Whether because Eisenberg is a short story writer not prone to creating so much dialogue or because the cast was too good to pass up the opportunity, the overt use of improv throughout the narrative is steered by the deft direction of Steven Soderbergh, who once famously declared he was retiring from directing movies (which stuck for about all of about four years when he came out with 2017’s Logan Lucky). Mercifully, he decided to show up again when streaming services like HBO Max seemed to give him the creative freedom he was seeking (at least for now). In any case, it is the improv that steers a certain thematic thread throughout the film, this recurring idea of how Alice and her friends’ are among the last generation to really know what “pure humanity” was like (e.g. not communicating primarily by and through screens). Tyler brings this up when asking Susan about living in a time before computers and smartphones. Susan brings it up in talking about how Elon Musk has put machines into the sky that look like stars so that people can no longer tell the difference between the real and the fake.

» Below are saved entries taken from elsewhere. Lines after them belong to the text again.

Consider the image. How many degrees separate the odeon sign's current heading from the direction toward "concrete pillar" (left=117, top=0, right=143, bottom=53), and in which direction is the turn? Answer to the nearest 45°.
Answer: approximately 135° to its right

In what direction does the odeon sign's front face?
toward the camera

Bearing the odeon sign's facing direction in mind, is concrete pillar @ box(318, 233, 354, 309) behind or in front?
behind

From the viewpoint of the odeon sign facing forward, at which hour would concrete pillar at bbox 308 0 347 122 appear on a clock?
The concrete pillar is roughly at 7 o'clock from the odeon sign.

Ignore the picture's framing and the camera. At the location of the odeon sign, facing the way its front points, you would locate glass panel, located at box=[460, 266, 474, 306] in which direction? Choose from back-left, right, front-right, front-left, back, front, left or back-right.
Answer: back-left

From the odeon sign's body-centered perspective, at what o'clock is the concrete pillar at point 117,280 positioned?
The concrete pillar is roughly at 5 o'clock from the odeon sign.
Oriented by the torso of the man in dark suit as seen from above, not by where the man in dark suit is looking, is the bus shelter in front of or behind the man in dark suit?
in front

Yet through this divide, it is writing, even still–and perhaps writing alone–that can reach out through time from one generation and into another. No matter how much technology perverts it–then again, if the machines start doing all the writing (as is ultimately expected), it’s doubtful that anything truly “human” will be able to traverse through the decades and centuries ever again. But before that happens, Alice has Pugh. The writer who spoke to her from her own time and echoed through this one. So it is that she states in her speech to the ship, “What a miracle it is that Blodwyn Pugh–her thoughts and experiences–that they could reach across time and reach into my consciousness.” A foreshadowing sentiment indeed. And one that speaks to the value of writing–not to mention why some (very few, mind you) writers still risk telling the truth based on the people they know, risking total alienation, for the sake of getting a message through that is real. It’s certainly what Truman Capote did with In Cold Blood (selling Perry down the river after getting close to him) and, later, Answered Prayers (going for the jugular of every socialite he’d ever met). Though Alice likely does not favor Capote’s work. What’s more, the main objective now for Alice at the end of the “crossing” is wanting to visit Pugh’s grave with her friends and nephew at a convent in Cardiff.

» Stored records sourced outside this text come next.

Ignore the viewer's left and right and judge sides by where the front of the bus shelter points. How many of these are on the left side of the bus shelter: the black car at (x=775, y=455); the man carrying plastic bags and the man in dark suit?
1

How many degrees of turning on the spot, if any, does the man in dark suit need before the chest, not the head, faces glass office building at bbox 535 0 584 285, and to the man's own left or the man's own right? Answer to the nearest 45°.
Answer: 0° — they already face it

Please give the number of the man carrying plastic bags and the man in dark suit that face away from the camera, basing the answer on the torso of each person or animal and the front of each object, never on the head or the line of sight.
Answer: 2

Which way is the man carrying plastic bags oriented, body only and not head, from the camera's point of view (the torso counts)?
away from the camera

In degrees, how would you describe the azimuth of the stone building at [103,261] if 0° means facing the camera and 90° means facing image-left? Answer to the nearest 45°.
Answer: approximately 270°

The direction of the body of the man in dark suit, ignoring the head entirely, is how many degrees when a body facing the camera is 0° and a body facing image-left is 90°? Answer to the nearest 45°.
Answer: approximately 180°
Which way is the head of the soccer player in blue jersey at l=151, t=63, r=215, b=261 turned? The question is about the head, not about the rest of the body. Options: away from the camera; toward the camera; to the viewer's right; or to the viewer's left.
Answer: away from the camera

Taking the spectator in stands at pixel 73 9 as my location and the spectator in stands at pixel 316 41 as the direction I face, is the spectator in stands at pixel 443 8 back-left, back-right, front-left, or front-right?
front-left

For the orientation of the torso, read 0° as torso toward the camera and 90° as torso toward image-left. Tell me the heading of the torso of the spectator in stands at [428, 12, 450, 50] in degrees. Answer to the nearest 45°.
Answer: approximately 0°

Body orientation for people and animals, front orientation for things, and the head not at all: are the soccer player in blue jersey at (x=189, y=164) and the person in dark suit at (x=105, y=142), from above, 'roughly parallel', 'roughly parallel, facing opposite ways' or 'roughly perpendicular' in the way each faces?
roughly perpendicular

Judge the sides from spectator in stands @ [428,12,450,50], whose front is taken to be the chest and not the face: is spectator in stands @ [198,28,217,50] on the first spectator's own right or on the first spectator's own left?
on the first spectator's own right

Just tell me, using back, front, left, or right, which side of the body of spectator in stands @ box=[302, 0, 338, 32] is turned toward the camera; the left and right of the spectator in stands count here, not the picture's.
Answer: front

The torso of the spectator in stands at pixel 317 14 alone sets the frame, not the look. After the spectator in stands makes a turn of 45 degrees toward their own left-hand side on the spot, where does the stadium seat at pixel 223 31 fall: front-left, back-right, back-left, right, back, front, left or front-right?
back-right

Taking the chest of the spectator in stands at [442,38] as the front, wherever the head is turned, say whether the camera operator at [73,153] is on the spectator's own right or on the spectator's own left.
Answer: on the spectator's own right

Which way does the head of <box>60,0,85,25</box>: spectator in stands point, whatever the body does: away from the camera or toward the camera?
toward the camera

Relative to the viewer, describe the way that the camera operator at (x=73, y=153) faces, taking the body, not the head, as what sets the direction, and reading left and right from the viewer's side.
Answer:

What she hadn’t accounted for, alas, was Roberta’s growing resentment, not just throughout their decades-long separation, but while on the ship as Alice makes a big to-do about only being able to meet up with them for dinner as she’ll be working. Roberta, in response, insists on meeting for tea one afternoon, only to blow her off in favor of continuing a flirtation with a man who will never amount to what she needs. And what she needs–as she’s made perfectly clear–is money. After all, it was Alice’s precious book, You Always, You Never, that ended up costing Roberta her cush marriage to a man who “took care of her” (financially, duh). All because Alice ripped the lid off of an affair Roberta had with a mechanic. The sordid stuff of 70s and 80s soap operas that also made You Always, You Never so adaptable for the screen.
Occasionally vacillating between vindictiveness and forgiveness (though mostly sticking to the former), at one point Roberta tells Susan, “If you can’t keep a secret yourself, you can’t ask anyone else to keep a secret.” Least of all a fucking writer, who will try to spill as many as they can in print before they go to their grave. It’s at that point when everyone is suddenly grateful to them for their “words of truth”–because it means they can get most of the royalties now instead. Or at least the rights in order to adapt the work into something for TV (for, as is well-known, ain’t nobody fuckin’ readin’).